(WHAT YOU NEED TO DO) Nothing in the entries should change; repeat them exactly.

(INFORMATION SUPPLIED)

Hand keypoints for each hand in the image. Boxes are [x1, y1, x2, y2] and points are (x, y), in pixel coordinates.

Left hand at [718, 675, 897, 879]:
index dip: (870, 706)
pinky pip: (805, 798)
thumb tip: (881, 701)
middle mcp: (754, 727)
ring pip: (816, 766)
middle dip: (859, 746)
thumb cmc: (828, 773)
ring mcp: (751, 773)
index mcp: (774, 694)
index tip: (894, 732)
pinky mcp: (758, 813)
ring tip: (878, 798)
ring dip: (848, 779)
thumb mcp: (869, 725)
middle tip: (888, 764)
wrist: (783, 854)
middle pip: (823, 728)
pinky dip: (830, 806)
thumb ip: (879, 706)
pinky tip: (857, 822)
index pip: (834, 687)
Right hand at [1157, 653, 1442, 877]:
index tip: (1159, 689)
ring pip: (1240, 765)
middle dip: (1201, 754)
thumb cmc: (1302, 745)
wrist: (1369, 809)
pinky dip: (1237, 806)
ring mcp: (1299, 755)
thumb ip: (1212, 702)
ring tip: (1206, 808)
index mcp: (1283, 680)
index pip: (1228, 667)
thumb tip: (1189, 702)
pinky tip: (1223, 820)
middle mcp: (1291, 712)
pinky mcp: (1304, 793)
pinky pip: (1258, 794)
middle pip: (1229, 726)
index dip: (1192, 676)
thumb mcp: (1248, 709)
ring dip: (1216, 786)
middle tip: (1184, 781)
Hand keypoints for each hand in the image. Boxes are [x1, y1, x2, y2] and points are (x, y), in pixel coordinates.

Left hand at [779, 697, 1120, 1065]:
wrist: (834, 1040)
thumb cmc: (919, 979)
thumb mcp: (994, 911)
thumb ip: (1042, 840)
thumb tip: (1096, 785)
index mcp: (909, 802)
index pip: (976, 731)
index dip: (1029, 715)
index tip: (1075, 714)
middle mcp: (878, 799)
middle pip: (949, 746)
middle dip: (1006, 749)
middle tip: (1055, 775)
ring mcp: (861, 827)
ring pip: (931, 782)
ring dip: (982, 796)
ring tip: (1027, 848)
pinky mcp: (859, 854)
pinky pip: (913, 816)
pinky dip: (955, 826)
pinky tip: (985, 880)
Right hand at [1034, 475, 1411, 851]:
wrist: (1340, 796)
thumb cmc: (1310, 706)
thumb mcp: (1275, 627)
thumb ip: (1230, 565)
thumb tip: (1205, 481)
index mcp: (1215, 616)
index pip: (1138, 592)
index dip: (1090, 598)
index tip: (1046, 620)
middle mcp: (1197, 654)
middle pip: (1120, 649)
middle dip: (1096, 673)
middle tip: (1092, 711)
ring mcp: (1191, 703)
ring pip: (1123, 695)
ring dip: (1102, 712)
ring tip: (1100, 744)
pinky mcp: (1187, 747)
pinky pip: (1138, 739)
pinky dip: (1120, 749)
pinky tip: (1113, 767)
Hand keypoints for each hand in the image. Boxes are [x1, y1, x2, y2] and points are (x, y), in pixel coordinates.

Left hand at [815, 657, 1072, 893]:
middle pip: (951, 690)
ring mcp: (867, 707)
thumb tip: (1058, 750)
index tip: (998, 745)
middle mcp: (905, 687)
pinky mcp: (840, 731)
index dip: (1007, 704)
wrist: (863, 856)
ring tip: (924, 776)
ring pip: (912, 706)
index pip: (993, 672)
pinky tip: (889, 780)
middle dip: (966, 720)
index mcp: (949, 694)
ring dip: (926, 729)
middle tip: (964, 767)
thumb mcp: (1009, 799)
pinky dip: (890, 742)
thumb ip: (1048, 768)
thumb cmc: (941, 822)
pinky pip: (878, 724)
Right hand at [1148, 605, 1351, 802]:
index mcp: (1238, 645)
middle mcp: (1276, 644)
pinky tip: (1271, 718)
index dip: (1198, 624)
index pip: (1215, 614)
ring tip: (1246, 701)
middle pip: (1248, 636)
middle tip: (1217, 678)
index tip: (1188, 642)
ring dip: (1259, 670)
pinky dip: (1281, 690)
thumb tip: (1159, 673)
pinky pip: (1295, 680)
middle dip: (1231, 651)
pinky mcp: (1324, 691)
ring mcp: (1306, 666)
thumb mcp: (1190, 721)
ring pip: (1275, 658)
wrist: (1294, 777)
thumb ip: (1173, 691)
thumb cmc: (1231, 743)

(SOLUTION FOR THIS EXERCISE)
Hand keypoints for each hand in the image. Boxes are [x1, y1, x2, y2] and points are (x, y), in pixel coordinates.

Left hand at [718, 675, 897, 879]:
index dip: (870, 706)
pinky pip: (805, 798)
thumb tip: (881, 701)
middle mcp: (754, 727)
ring pip: (816, 766)
middle dip: (859, 746)
thumb cmc: (828, 773)
ring mcp: (751, 773)
index mcp: (774, 694)
index tip: (894, 732)
pinky mcp: (758, 813)
ring tip: (878, 798)
ring dip: (848, 779)
thumb mcp: (869, 725)
middle tip: (888, 764)
wrist: (783, 854)
middle pip: (823, 728)
pinky dip: (830, 806)
thumb ip: (879, 706)
pinky tip: (857, 822)
index pip: (834, 687)
Right hand at [1157, 653, 1442, 877]:
index tip: (1159, 689)
ring pip: (1240, 765)
middle dip: (1201, 754)
thumb cmc: (1302, 745)
wrist: (1369, 809)
pinky dip: (1237, 806)
ring mcp: (1299, 755)
thumb ip: (1212, 702)
ring tip: (1206, 808)
index mcp: (1283, 680)
index pip: (1228, 667)
thumb tip: (1189, 702)
pinky tip: (1223, 820)
middle mcp: (1291, 712)
pinky mcp: (1304, 793)
pinky pip: (1258, 794)
middle pip: (1229, 726)
index dip: (1192, 676)
thumb mcp: (1248, 709)
ring dip: (1216, 786)
middle tip: (1184, 781)
Hand keypoints for each hand in the image. Boxes are [x1, y1, x2, y2] and points are (x, y), in pixel coordinates.

Left hand at [779, 697, 1120, 1065]:
wrist: (834, 1040)
thumb cmc: (919, 979)
thumb mcp: (994, 911)
thumb ip: (1042, 840)
thumb tip: (1096, 785)
index mcp: (909, 802)
index pip: (976, 731)
index dip: (1029, 715)
index tip: (1075, 714)
middle mcp: (878, 799)
middle pip: (949, 746)
middle dip: (1006, 749)
middle tip: (1055, 775)
ring mcp: (861, 827)
ring pip: (931, 782)
ring dip: (982, 796)
ring tip: (1027, 848)
pinky mcp: (859, 854)
pinky pip: (913, 816)
pinky dip: (955, 826)
pinky tip: (985, 880)
Right hand at [1034, 475, 1411, 851]:
wrist: (1340, 796)
thumb cmc: (1310, 706)
thumb mcp: (1275, 627)
thumb ip: (1230, 565)
thumb tip: (1205, 481)
index mcp: (1215, 616)
index pip: (1138, 592)
index dip: (1090, 598)
index tip: (1046, 620)
middle mcp: (1197, 654)
middle pip: (1120, 649)
middle dip: (1096, 673)
middle tip: (1092, 711)
ring mcp: (1191, 703)
ring pip: (1123, 695)
ring dip: (1102, 712)
ring tip: (1100, 744)
pinky mcp: (1187, 747)
pinky pip: (1138, 739)
pinky dip: (1120, 749)
pinky tip: (1113, 767)
Hand keypoints for each hand in the image. Boxes are [x1, y1, x2, y2] and points are (x, y), in pixel coordinates.

Left hand at [815, 657, 1072, 893]:
middle pip: (951, 690)
ring mcp: (867, 707)
thumb tip: (1058, 750)
index tip: (998, 745)
middle mcp: (905, 687)
pinky mcp: (840, 731)
index dip: (1007, 704)
wrist: (863, 856)
ring tip: (924, 776)
ring pip: (912, 706)
index pip: (993, 672)
pinky tip: (889, 780)
middle dip: (966, 720)
index mcp: (949, 694)
ring dip: (926, 729)
middle tip: (964, 767)
thumb mcp: (1009, 799)
pinky dip: (890, 742)
thumb ip: (1048, 768)
thumb cmc: (941, 822)
pinky pip: (878, 724)
Right hand at [1148, 605, 1351, 802]:
index mcp: (1238, 645)
middle mcp: (1276, 644)
pinky tip: (1271, 718)
index dip: (1198, 624)
index pip: (1215, 614)
ring tip: (1246, 701)
middle pip: (1248, 636)
middle tip: (1217, 678)
index tip: (1188, 642)
ring dip: (1259, 670)
pinky dip: (1281, 690)
thumb tip: (1159, 673)
pinky pip: (1295, 680)
middle dip: (1231, 651)
pinky mcp: (1324, 691)
ring mcp: (1306, 666)
thumb mcp: (1190, 721)
ring pip: (1275, 658)
wrist: (1294, 777)
thumb ip: (1173, 691)
thumb cmc: (1231, 743)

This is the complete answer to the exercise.